In [1]:
import torch
from torchvision import transforms
import torch.nn as nn
from torch.utils.data import Dataset, DataLoader
import pytorch_lightning as pl
from pytorch_lightning import seed_everything
import torchmetrics
from torchinfo import summary

import numpy as np
import os
import cv2
from tqdm.notebook import tqdm

seed_everything(1337)

Global seed set to 1337


1337

In [2]:
class C3D(pl.LightningModule):
    """
    https://arxiv.org/abs/1412.0767
    """
    def __init__(self, num_classes=487):
        super().__init__()
        self.conv1 = nn.Conv3d(3, 64, kernel_size=(3, 3, 3), padding=(1, 1, 1))
        self.pool1 = nn.MaxPool3d(kernel_size=(1, 2, 2), stride=(1, 2, 2))

        self.conv2 = nn.Conv3d(64, 128, kernel_size=(3, 3, 3), padding=(1, 1, 1))
        self.pool2 = nn.MaxPool3d(kernel_size=(2, 2, 2), stride=(2, 2, 2))

        self.conv3a = nn.Conv3d(128, 256, kernel_size=(3, 3, 3), padding=(1, 1, 1))
        self.conv3b = nn.Conv3d(256, 256, kernel_size=(3, 3, 3), padding=(1, 1, 1))
        self.pool3 = nn.MaxPool3d(kernel_size=(2, 2, 2), stride=(2, 2, 2))

        self.conv4a = nn.Conv3d(256, 512, kernel_size=(3, 3, 3), padding=(1, 1, 1))
        self.conv4b = nn.Conv3d(512, 512, kernel_size=(3, 3, 3), padding=(1, 1, 1))
        self.pool4 = nn.MaxPool3d(kernel_size=(2, 2, 2), stride=(2, 2, 2))

        self.conv5a = nn.Conv3d(512, 512, kernel_size=(3, 3, 3), padding=(1, 1, 1))
        self.conv5b = nn.Conv3d(512, 512, kernel_size=(3, 3, 3), padding=(1, 1, 1))
        self.pool5 = nn.MaxPool3d(kernel_size=(2, 2, 2), stride=(2, 2, 2), padding=(0, 1, 1))

        self.flatten = nn.Flatten(start_dim=1)

        self.fc6 = nn.Linear(8192, 4096)
        self.fc7 = nn.Linear(4096, 4096)
        self.fc8 = nn.Linear(4096, num_classes)

        self.dropout = nn.Dropout(p=0.5)

        self.relu = nn.ReLU()
        self.softmax = nn.Softmax(dim=1)

        self.acc = torchmetrics.Accuracy()
        self.loss = nn.CrossEntropyLoss()


    def init_weight(self):
        for name, para in self.named_parameters():
            if name.find('weight') != -1:
                nn.init.xavier_normal_(para.data)
            else:
                nn.init.constant_(para.data, 0)


    def forward(self, x):

        x = self.relu(self.conv1(x))
        x = self.pool1(x)

        x = self.relu(self.conv2(x))
        x = self.pool2(x)

        x = self.relu(self.conv3a(x))
        x = self.relu(self.conv3b(x))
        x = self.pool3(x)

        x = self.relu(self.conv4a(x))
        x = self.relu(self.conv4b(x))

## What is expected
Answer these questions about the C3D notebook, one per line:
1. What value is passed to seed_everything?
2. What is the default value of num_classes in the C3D constructor?
3. Which initializer does init_weight apply to parameters whose name contains 'weight'?
None of the entries that come next are needed for this work.

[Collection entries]
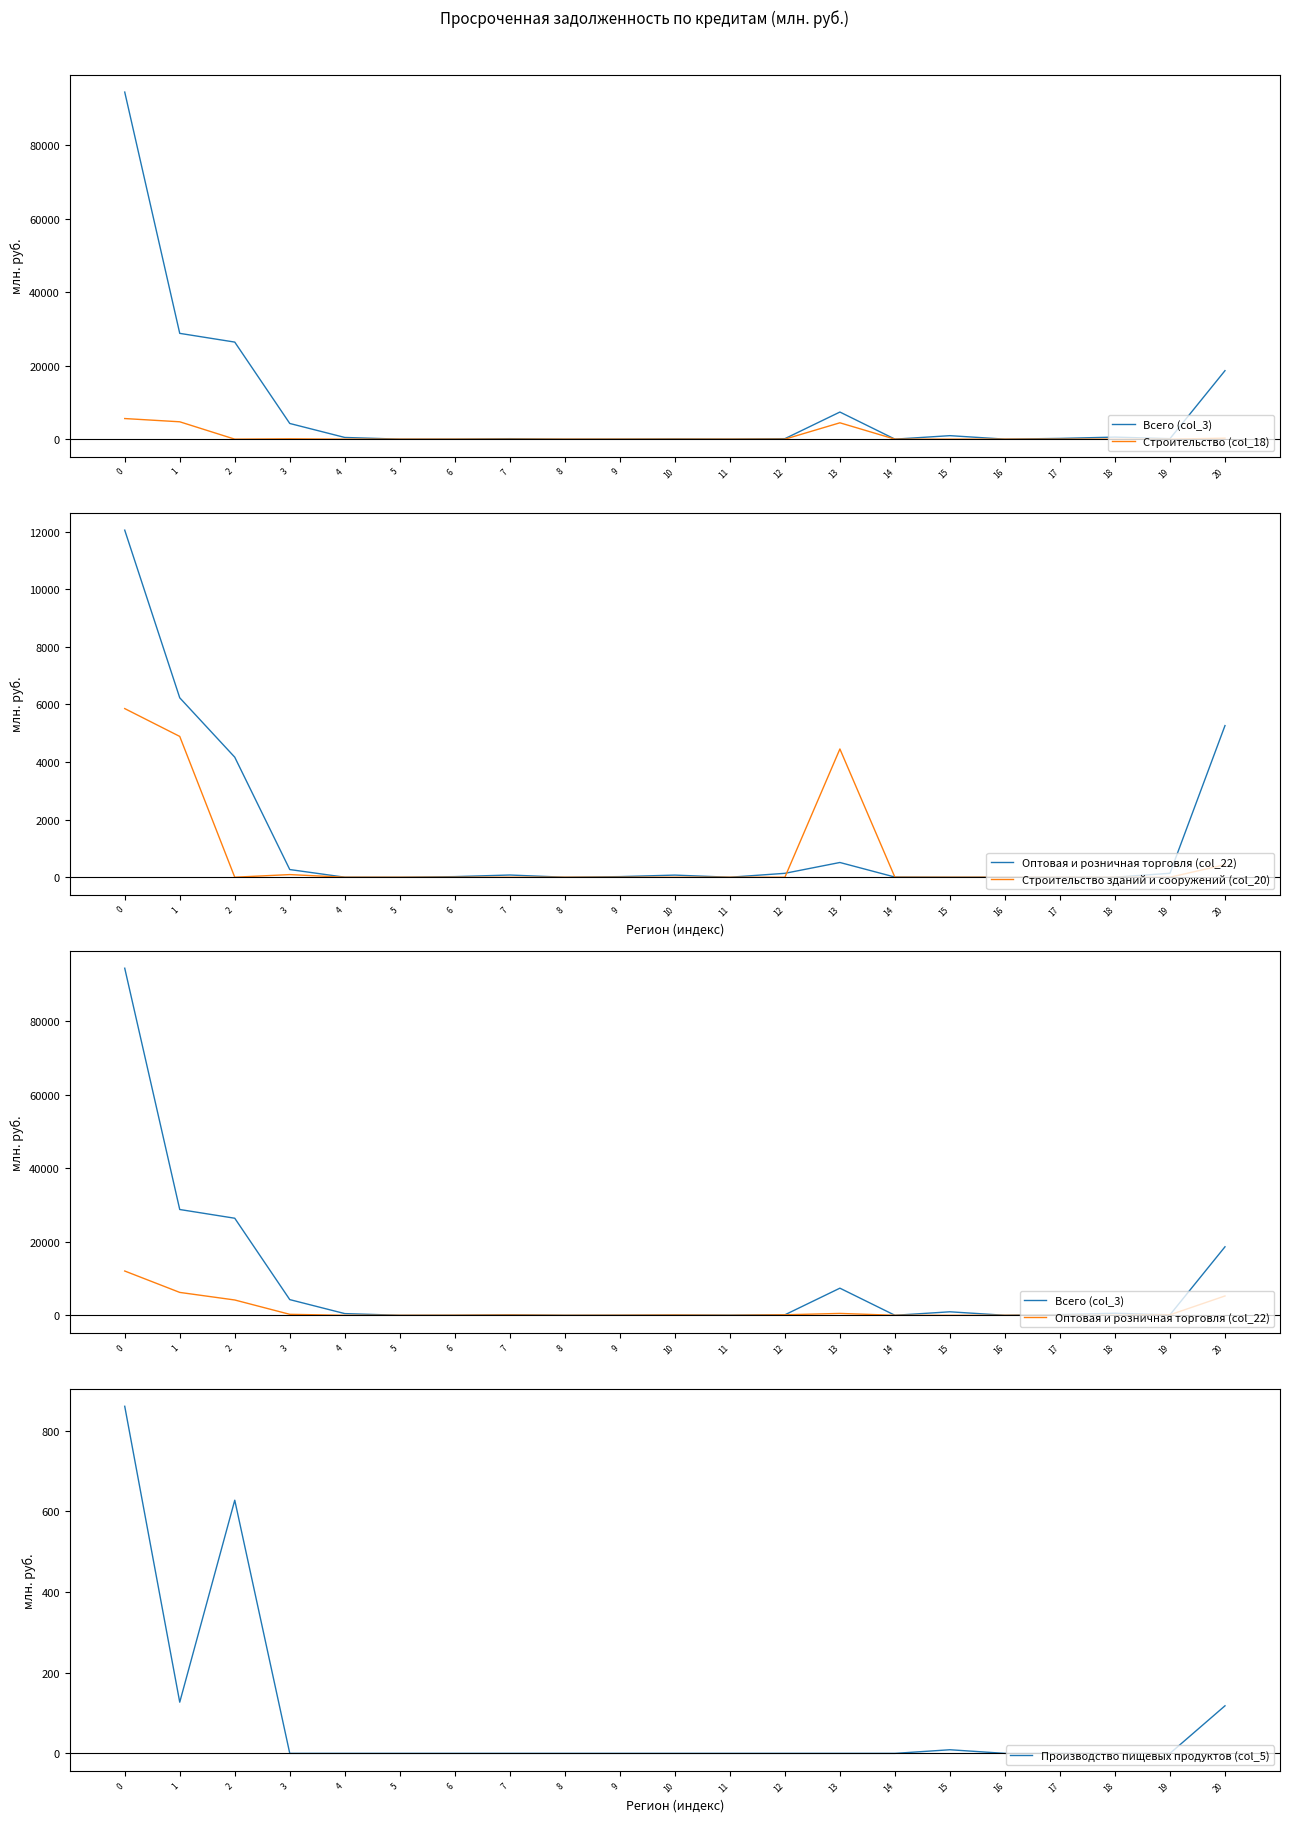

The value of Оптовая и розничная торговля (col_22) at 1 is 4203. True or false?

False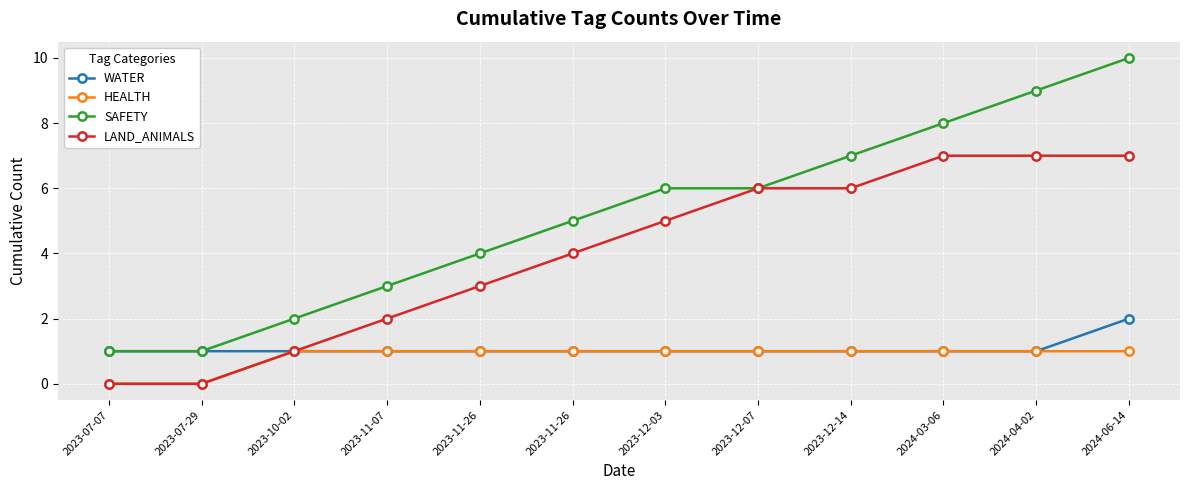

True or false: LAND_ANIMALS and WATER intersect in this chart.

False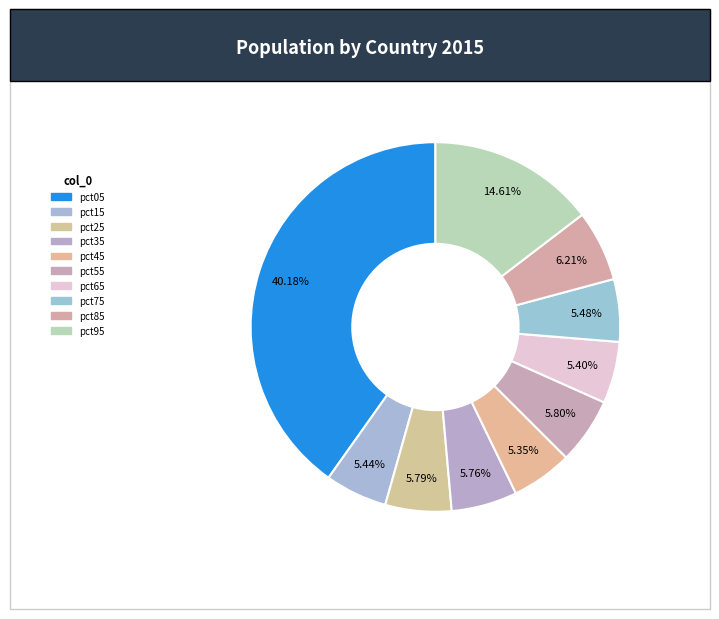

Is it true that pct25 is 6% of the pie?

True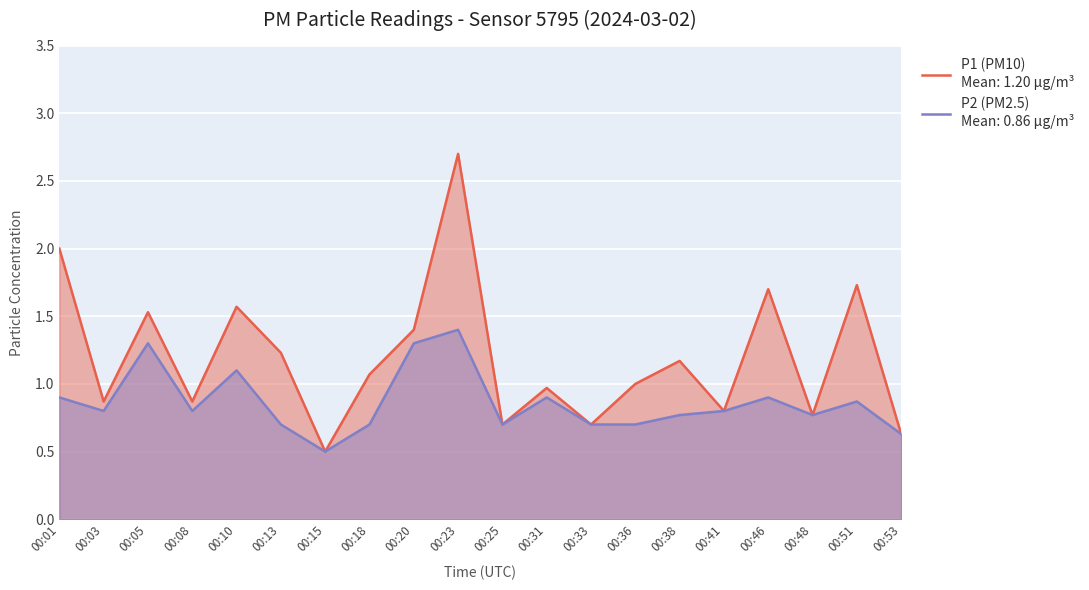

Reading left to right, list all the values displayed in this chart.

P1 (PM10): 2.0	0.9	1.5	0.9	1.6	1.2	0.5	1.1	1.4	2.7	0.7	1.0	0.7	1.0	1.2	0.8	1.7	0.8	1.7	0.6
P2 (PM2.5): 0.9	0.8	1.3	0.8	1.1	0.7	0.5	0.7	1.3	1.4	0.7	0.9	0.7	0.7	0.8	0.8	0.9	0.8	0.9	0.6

---

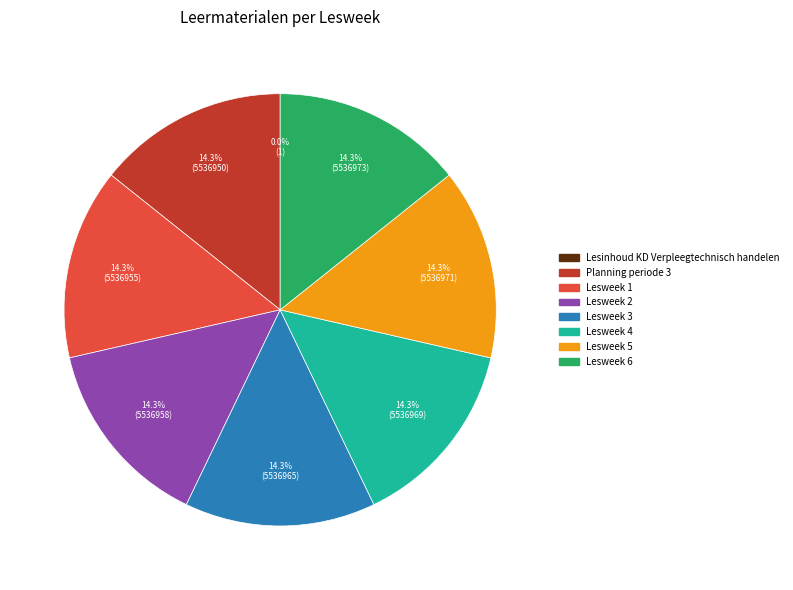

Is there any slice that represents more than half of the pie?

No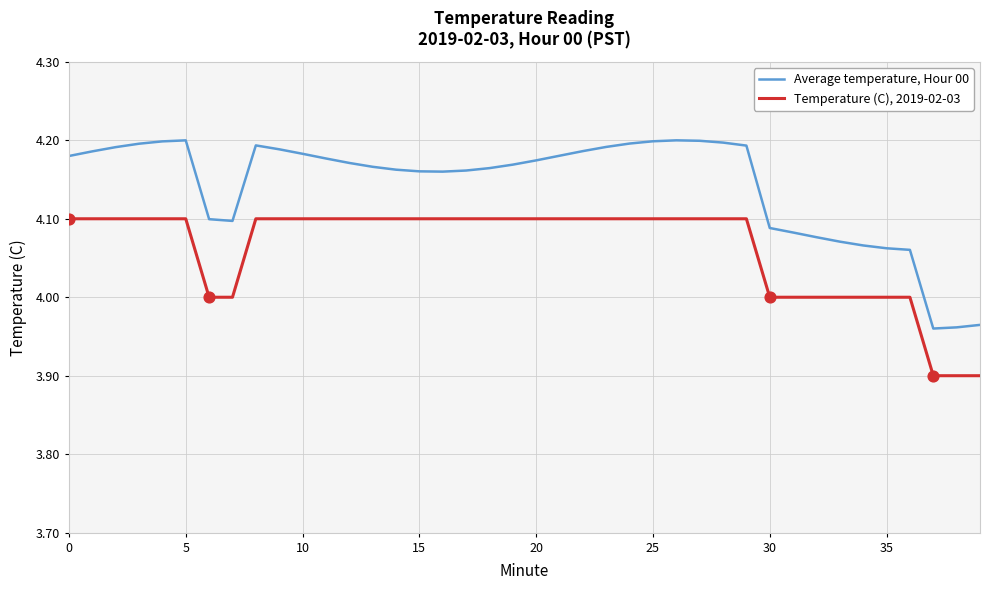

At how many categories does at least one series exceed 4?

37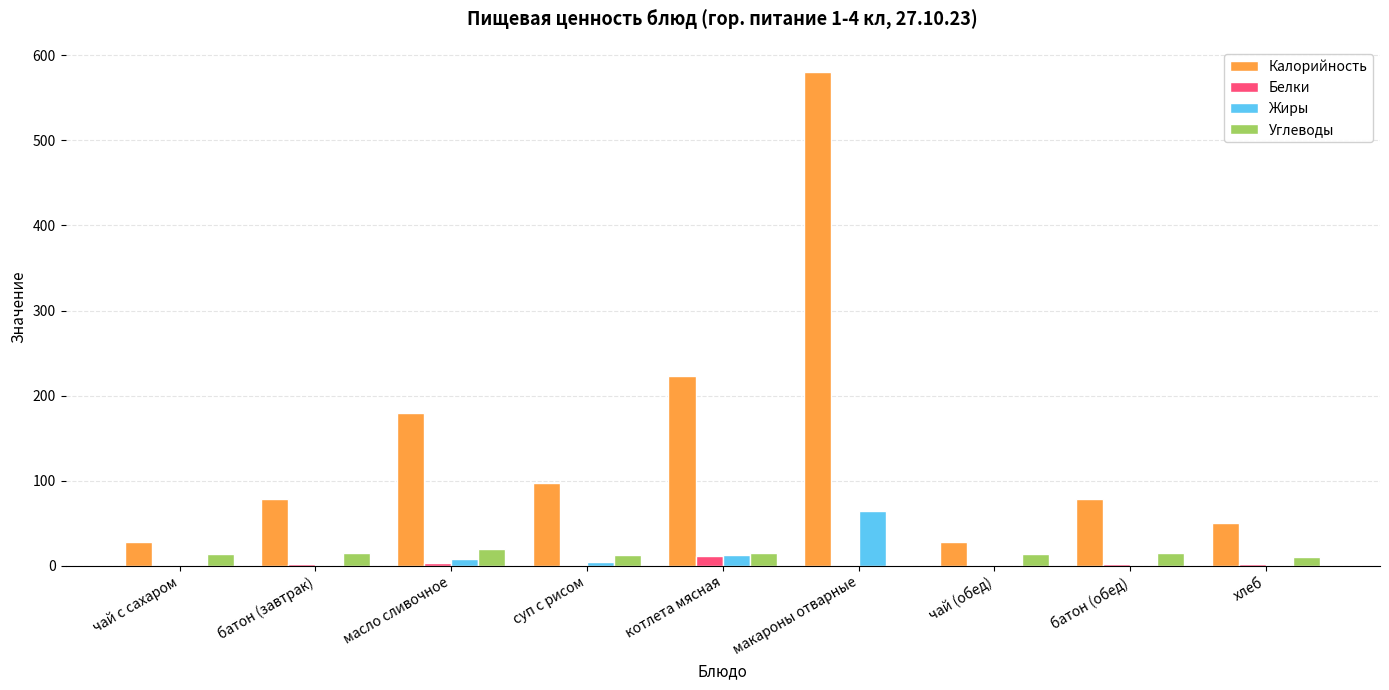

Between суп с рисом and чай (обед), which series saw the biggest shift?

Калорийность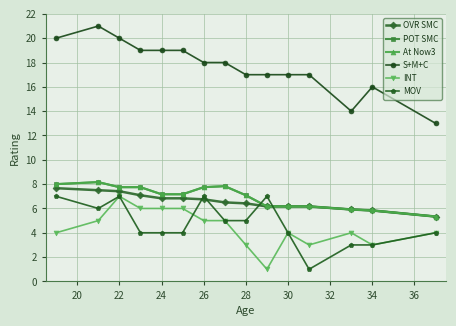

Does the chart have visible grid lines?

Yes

## Exercise answer
1. 1337
2. 487
3. nn.init.xavier_normal_